Richard loved the neighborhood—the people were so good-looking, and there was something of the ideal progressive future in it. The leafy brownstone quadrants appeared placid and gorgeous against the clear blue sky. To boot, the restaurant where they’d eaten their first steak together was close by.
His hand on a greasy banister, Richard followed Blake up a flaking staircase. The apartment was predictably small, and crowded with junky furniture and appliances. There was a brick fireplace, nonfunctioning yet charming. They walked around in a state of quiet appraisal. The unit had a built-in washer and dryer, and the kitchen was tiny but recently renovated.
“Can you see yourself here?” Blake said.
Richard stepped toward the window. A fringe of leaves shielded the living room from the neighbors across the street. He could see himself here—retreating from Manhattan at day’s end, looking forward to coming home and drinking gin and tonic with Blake on the stoop, having gentle and trifling conversation, and watching Netflix. Even the prospect of paying bills with Blake had, in that moment, an oddly promising feel.
Of course, he spent a significant portion of his nights at Anne’s place these days—but that seemed, in this new apartment miles away, less an obstacle than an alternate reality.
“Yes, I can. Can you?”
“I think I can.”
“I think I can too.”
They laughed.
Afterward they sat at a nearby coffee shop, crowded with young families. Blake outlined the down payment and the rent. Though not unexpected, the numbers were staggering.
“We should keep looking, of course,” he said, his eyes on the papers. “Maybe we’ll find something better. But I love this neighborhood.”

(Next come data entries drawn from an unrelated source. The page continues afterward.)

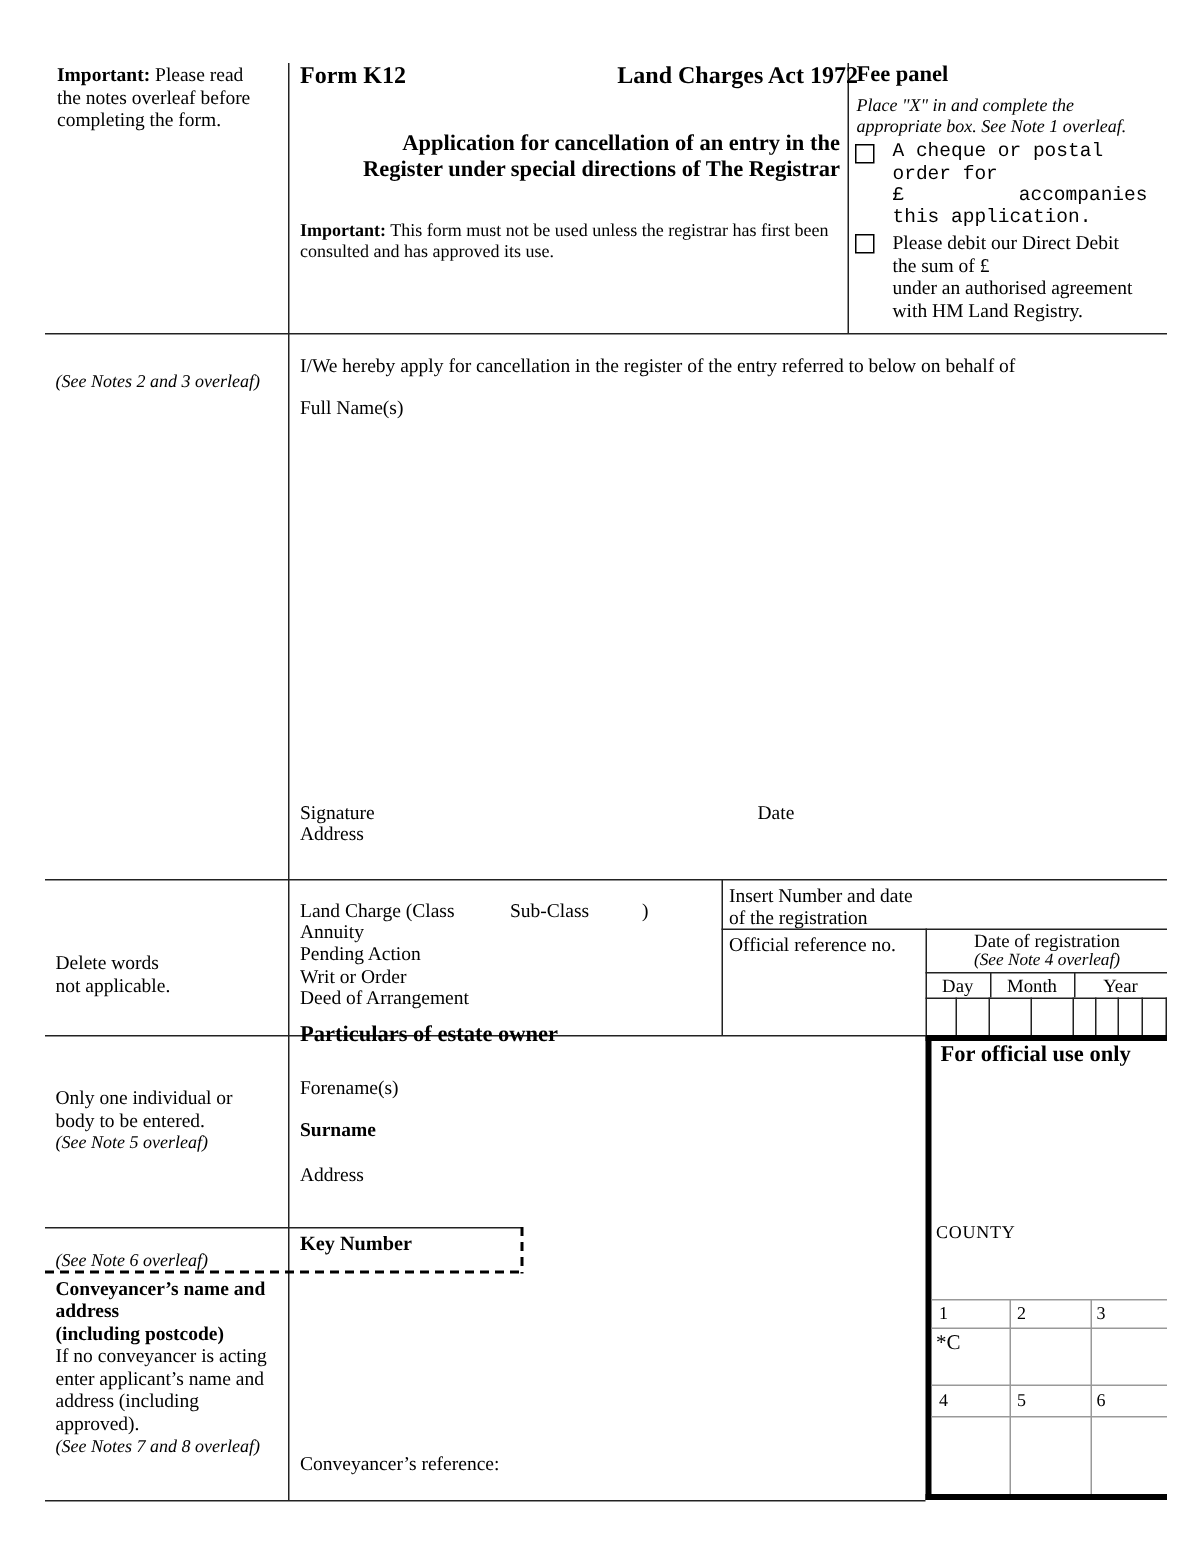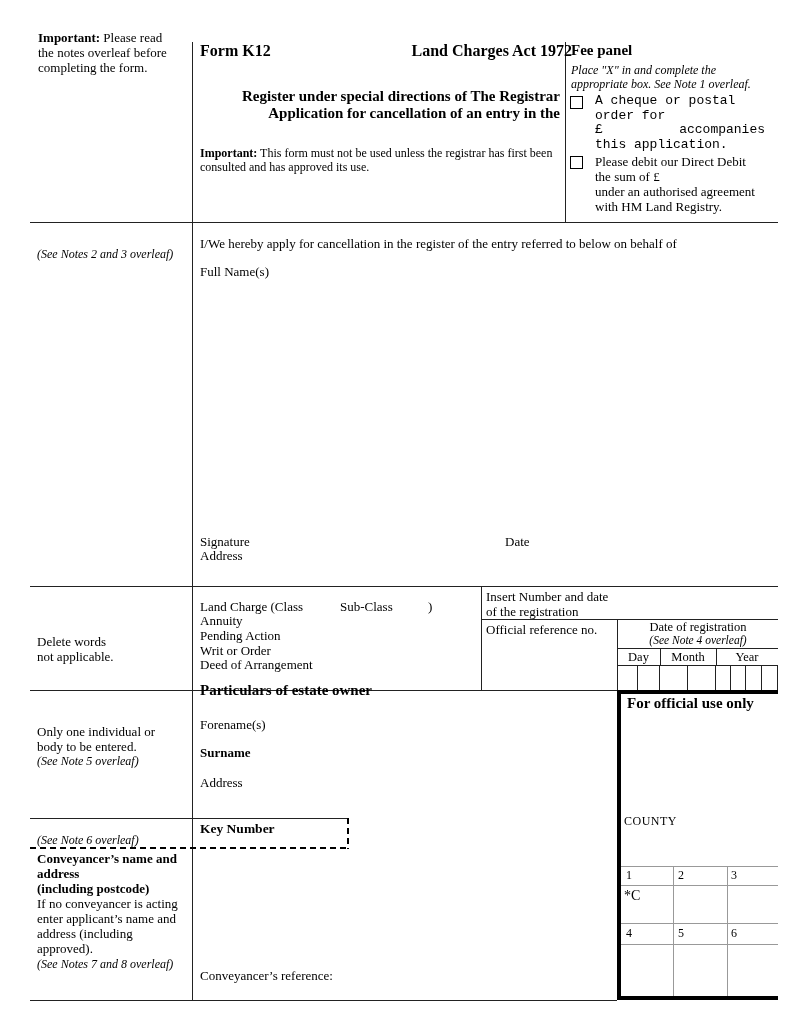--- a/index.html
+++ b/index.html
@@ -52,31 +52,31 @@
   <div class="hline" style="left:617px; top:648px; width:161px;"></div>
   <div class="vline" style="left:660px; top:648px; height:17px;"></div>
   <div class="vline" style="left:716px; top:648px; height:17px;"></div>
   <div class="hline" style="left:617px; top:665px; width:161px;"></div>
   <div class="hline" style="left:30px; top:690px; width:587px;"></div>
   <div class="hline" style="left:30px; top:818px; width:318px;"></div>
   <div class="dash-v" style="left:347px; top:818px; height:31px;"></div>
   <div class="dash-h" style="left:30px; top:847px; width:319px;"></div>
   <div class="hline" style="left:30px; top:1000px; width:587px;"></div>
 
-  <div class="abs" style="left:38px; top:30px; width:160px;">
+  <div class="abs" style="left:38px; top:42px; width:160px;">
     <div><span class="b">Important:</span><span> Please read</span></div>
     <div>the notes overleaf before</div>
     <div>completing the form.</div>
   </div>
 
   <div class="abs h16" style="left:200px; top:42px;">Form K12</div>
   <div class="abs h16 right" style="left:344px; top:42px; width:228px;">Land Charges Act 1972</div>
   <div class="abs h15" style="left:200px; top:88px; width:360px;">
+      <div>Application for cancellation of an entry in the</div>
       <div>Register under special directions of The Registrar</div>
-      <div>Application for cancellation of an entry in the</div>
     </div>
   <div class="abs sm" style="left:200px; top:146px; width:375px;">
     <div><span class="b">Important:</span><span> This form must not be used unless the registrar has first been</span></div>
     <div>consulted and has approved its use.</div>
   </div>
 
   <div class="abs h15" style="left:571px; top:42px;">Fee panel</div>
   <div class="abs sm i" style="left:571px; top:63px;">
       <div>Place "X" in and complete the</div>
       <div>appropriate box. See Note 1 overleaf.</div>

Richard nodded, turning slightly to face the open door. Confronted so directly with the financials, and the speed with which all this was happening, he was beginning to feel light-headed. He wondered if Blake might adjust their shares of the rent to reflect the stark differences in their income levels, but he doubted it. Was that unfair of Blake? Was that unfair of Richard to want Blake to? Perhaps Blake, now vaguely aware of Richard’s delicate financial situation, believed that subsidizing the rent might damage their relationship. He was—of course—sensible in that way. Or maybe he believed the specter of this gay domesticity would be enough to snap Richard into shape financially?